Comcast Sticks To Its Knitting

Comcast executives declined to talk about the growing speculation that the nation’s largest cable operator would be peripherally involved in Charter Communications’ much hyped pursuit of Time Warner Cable in its much anticipated earnings conference call Tuesday morning, instead focusing on its own internal results.

Newly hired senior vice president of investor relational Jason Armstrong set the tone of the conference call, telling analysts that despite the consolidation news swirling around the company, it would have no comment on recent press reports or industry consolidation.

Reports on Monday said that Comcast was close to a deal to purchase Time Warner Cable systems in New York, New England and North Carolina from Charter if the latter was successful in its attempt to acquire TWC.

While Comcast left that question hanging it devoted the next hour to detailing what was a strong quarter for the cable giant operationally, with consolidated revenue up 5.8% for the quarter and operating cash flow up 8.7%, fueled by increases in its cable distribution and content operations.

At the cable unit, revenue was up 5.2% for the quarter to $10.7 billion and operating cash flow rose 4.8% to $4.4 billion, driven by a gain in basic video customers and continued strong growth in high-speed data and phone customers.

Comcast added about 43,000 basic video customers in the quarter, spurred by what cable unit CEO Neil Smit said was refocused marketing efforts, reduced churn in part due to its X-1 platform rollout, better customer service and overall better execution. The company said that about 45% of its customer self-installed service and 36% are managing their accounts on line, which has helped reduce truck rolls by 3.5 million in the quarter.

Investors seemed pleased, driving Comcast shares as high as $54.13 each in early trading Jan, 28, up about 3.1% or $1.64 per share.  

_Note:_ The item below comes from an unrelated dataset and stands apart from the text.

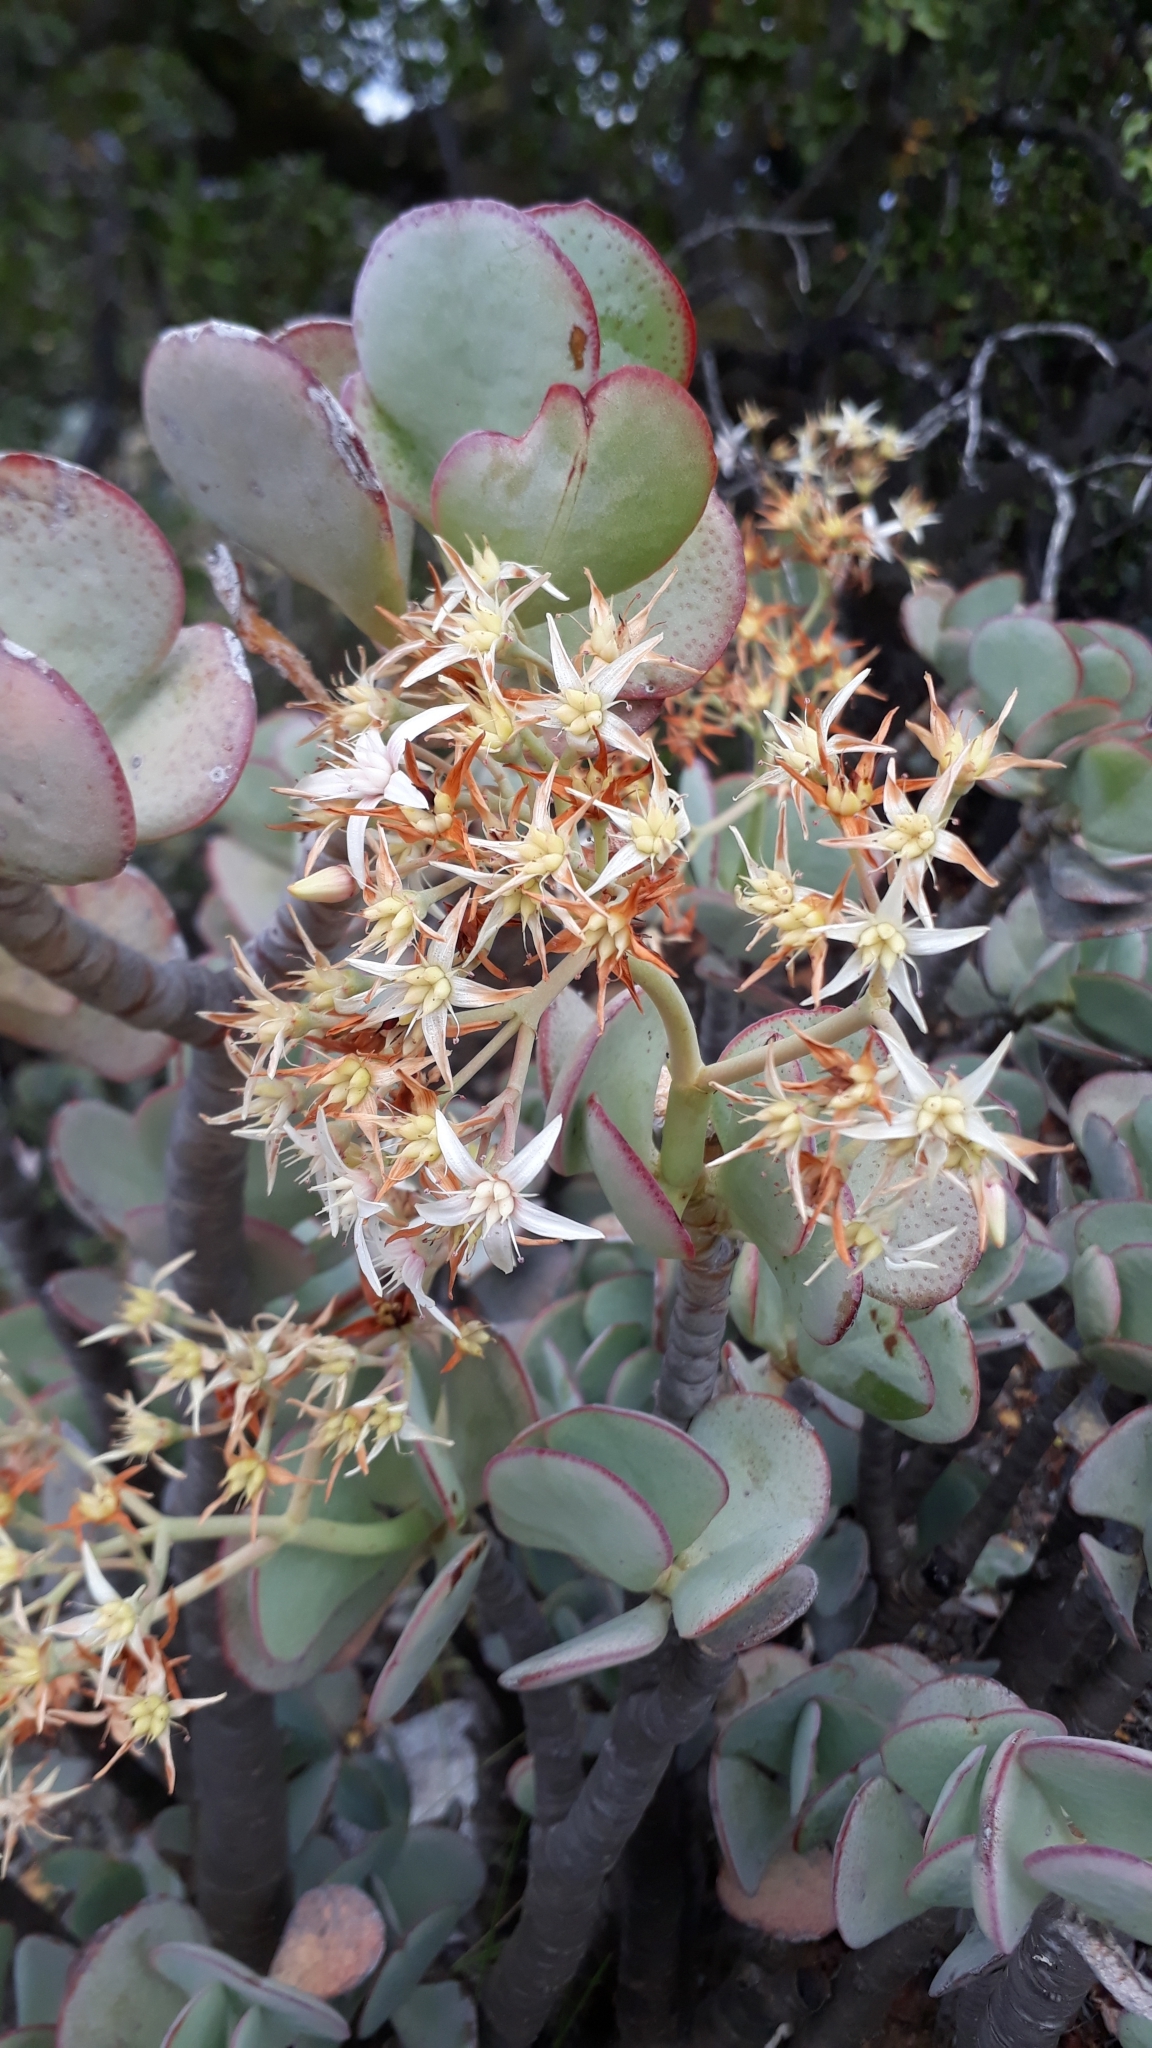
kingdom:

“We feel we’re competing well on both the fiber side and on the satellite side,” Smit said on the call, “Part of that is X-1 products is performing well, part of it is just great execution and we’re targeting our marketing better, our services are getting better.”

While cable enjoyed a strong fourth quarter, Comcast’s NBC Universal programming unit also seemed to turn a corner, with revenue up 7.5% to $6.5 billion and OCF up 14.3% to $1.3 billion.

AT NBCU, cable networks revenue rose 5.4 % to $9.2 billion and OCF increased 6% to $3.5 billion, On the broadcast side, revenue rose 11.5% to $2.2 billion and OCF increased 54.8% to $140 million.

On the conference call, NBCU CEO Steve Burke said there are substantial growth opportunities ahead for the unit.

Burke added that since Comcast first purchased an interest in NBCU in 2009, cash flow at the unit has increased by 50%

“We feel like we still have a long way to go,” Burke said on the call. “Opportunities exist across the board.”

That includes additional attractions and hotels at its Theme Parks unit, as well as building on ratings increases at NBC.

“We now have ratings,” Burke said of the broadcaster. “First you have to get the ratings and then you can sell the ratings. I think broadcast has real upside. We seem to be hitting our stride and being a little more strategic with our portfolio in Film, and we’ve got a great group of cable networks, We do feel there is a monetization gap between how we’re doing in terms of ratings and box office and everything else and the amount of operating cash flow we’re generating, but pretty much everywhere you look we still think there is a lot of opportunity. We believe we’re off to a good start but there is plenty more to go.”